Coach Tommy Tuberville, in his third season with the Red Raiders, spoke candidly about the need to go back to the fundamentals of good tackling and gap control last spring and during media days in July.

He hired defensive coordinator Art Kaufman when Chad Glasgow returned to TCU's staff after one year in Lubbock. He brought in some talented transfers, including linebacker Will Smith (second on the team with 19 tackles), and revamped the scheme.

But even Tuberville has got to be surprised at how fast Kaufman has been able to turn it around. The Red Raiders (4-0, 1-0 in Big 12) are leading the nation in defense as they prepare to host No. 17 Oklahoma (2-1, 0-1) at 2:30 p.m. Saturday.

It's a far cry from last year when Tech finished the season 114th in total defense out of 120 schools.

"You see they're playing a lot more aggressive," Sooners coach Bob Stoops said. "They're really physical up front. They're covering people with tight coverage. Everything looks stronger and more disciplined in how they're playing."

No one can attest to that more than Iowa State, which lambasted the Red Raiders 41-7 in Lubbock last year.

"They were a different team physically, both with the interior positions and the skill positions, speed on both sides of the ball," said coach Paul Rhoads, whose Cyclones were held to a season-low 189 yards in a 24-13 loss last week to Tech. "They really physically challenged us and got after us. "

Tuberville credits Kaufman's leadership and a major upgrade in team speed.

"In the Big 12 you have to have as much speed as you can," Tuberville said. "We're playing a lot better than, obviously, we had. Our defense is tackling better, but we have more speed on the team. We made it a priority the last two years in recruiting to bring in height and speed on defense. Guys who can run and rush the passer and get their hands up in the passing lanes. It's an ongoing process to get this defense where we need it to be to play the Oklahoma States and West Virginias, teams that throw the ball almost every down."

Kaufman, he said, has helped with improving technique and stopping the run with better gap control.

"He's done a good job of training these kids in terms of playing the run -- how to play with their hands, how to play with their eyes, how to play gap control -- all the little things it takes to be a run-stopping team and that kind of filters down to playing pass defense and rushing the passer."

The change in command three consecutive seasons fed disarray, which disrupts everything, Rhoads said.

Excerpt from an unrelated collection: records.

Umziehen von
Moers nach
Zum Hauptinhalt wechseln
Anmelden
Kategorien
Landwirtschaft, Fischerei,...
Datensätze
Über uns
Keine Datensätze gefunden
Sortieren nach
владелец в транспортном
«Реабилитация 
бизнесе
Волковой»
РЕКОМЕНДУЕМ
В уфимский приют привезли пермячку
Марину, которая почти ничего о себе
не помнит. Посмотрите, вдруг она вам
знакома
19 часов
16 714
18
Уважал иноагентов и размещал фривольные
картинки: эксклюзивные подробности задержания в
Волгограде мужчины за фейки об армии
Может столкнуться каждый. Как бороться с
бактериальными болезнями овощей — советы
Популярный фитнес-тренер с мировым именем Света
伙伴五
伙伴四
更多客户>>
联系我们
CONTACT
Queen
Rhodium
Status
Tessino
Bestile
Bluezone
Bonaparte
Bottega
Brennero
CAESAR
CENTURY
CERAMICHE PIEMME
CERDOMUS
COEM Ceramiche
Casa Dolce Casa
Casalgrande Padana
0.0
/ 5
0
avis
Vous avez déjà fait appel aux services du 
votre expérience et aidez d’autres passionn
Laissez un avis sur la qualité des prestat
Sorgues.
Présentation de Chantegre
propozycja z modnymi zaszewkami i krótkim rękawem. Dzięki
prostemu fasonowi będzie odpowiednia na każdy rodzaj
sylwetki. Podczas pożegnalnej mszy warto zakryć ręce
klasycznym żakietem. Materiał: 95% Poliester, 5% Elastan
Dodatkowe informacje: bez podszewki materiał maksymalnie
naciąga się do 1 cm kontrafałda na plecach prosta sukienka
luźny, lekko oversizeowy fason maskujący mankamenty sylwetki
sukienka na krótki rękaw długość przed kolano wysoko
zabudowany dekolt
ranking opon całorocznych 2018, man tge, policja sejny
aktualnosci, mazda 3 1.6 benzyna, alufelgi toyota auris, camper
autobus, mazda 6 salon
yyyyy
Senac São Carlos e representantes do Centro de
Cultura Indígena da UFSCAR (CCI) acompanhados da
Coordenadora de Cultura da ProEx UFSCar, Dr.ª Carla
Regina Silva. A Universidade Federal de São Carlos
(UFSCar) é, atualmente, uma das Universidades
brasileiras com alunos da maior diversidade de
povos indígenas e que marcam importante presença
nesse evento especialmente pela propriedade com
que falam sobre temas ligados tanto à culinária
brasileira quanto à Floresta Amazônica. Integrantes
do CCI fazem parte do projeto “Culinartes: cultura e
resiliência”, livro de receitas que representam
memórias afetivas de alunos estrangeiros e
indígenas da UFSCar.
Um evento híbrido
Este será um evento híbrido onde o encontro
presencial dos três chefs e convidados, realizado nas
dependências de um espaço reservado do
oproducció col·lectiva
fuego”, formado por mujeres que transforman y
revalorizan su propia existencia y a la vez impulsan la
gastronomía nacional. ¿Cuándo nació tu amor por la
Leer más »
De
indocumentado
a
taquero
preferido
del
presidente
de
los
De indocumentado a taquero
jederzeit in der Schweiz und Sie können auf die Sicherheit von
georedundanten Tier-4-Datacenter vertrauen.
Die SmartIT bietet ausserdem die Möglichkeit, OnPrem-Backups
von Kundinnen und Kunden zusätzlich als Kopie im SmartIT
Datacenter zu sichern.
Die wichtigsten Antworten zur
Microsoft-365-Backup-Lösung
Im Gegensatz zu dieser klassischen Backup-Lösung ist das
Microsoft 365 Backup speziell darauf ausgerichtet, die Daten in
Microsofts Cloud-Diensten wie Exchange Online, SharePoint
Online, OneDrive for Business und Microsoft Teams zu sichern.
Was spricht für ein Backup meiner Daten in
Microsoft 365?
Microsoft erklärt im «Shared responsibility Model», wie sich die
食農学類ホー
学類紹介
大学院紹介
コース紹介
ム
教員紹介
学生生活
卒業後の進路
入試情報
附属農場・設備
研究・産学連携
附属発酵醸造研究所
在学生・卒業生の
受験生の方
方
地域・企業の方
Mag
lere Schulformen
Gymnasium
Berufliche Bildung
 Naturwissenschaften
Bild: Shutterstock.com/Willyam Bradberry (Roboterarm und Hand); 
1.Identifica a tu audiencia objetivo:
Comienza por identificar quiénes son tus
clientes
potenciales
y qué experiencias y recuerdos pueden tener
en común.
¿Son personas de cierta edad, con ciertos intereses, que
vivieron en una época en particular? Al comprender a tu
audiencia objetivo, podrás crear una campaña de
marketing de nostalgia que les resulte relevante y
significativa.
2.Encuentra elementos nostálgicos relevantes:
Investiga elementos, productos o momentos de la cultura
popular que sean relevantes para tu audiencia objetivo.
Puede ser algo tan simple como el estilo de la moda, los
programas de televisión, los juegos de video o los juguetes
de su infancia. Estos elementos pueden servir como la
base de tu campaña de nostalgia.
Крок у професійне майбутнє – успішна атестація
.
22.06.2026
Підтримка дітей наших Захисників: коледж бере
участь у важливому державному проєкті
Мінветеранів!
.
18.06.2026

"There's a personality that you establish as a defensive coordinator," Rhoads said. "You do that individually first, then with your staff, and then it goes throughout the team. They've developed their players for three years with their strength system and developed those players to fit a defense that Tommy is comfortable with playing right now, and they're doing an exceptional job."

Tech has been here before. After four games a year ago the Red Raiders were 4-0 and 1-0 in conference before losing to Texas A&M 45-40 in their conference home opener. Former Mansfield Timberview running back Eric Stephens, who was off to a great season, was injured in the game and missed the rest of the season. Another close loss to Kansas State followed.

The Red Raiders rebounded with their last significant win when they ended Oklahoma's 39-game home winning streak with a stunning 41-38 upset.

In Lubbock, however, wins over the Sooners are less surprising. Oklahoma hasn't won there since 2003.

Tech, along with Texas, are the only schools with five wins against Oklahoma since Bob Stoops took over in 1999.

The Red Raiders entered the USA Today coaches' poll for the first time this season at No. 24 this week.

The last time AT&T Jones Stadium hosted a Top 25 matchup was when Tech defeated Oklahoma State 56-20 in November 2008.

A win Saturday against the Sooners should move Tech into The Associated Press poll Top 25 and would signal a legitimate resurgence in Lubbock.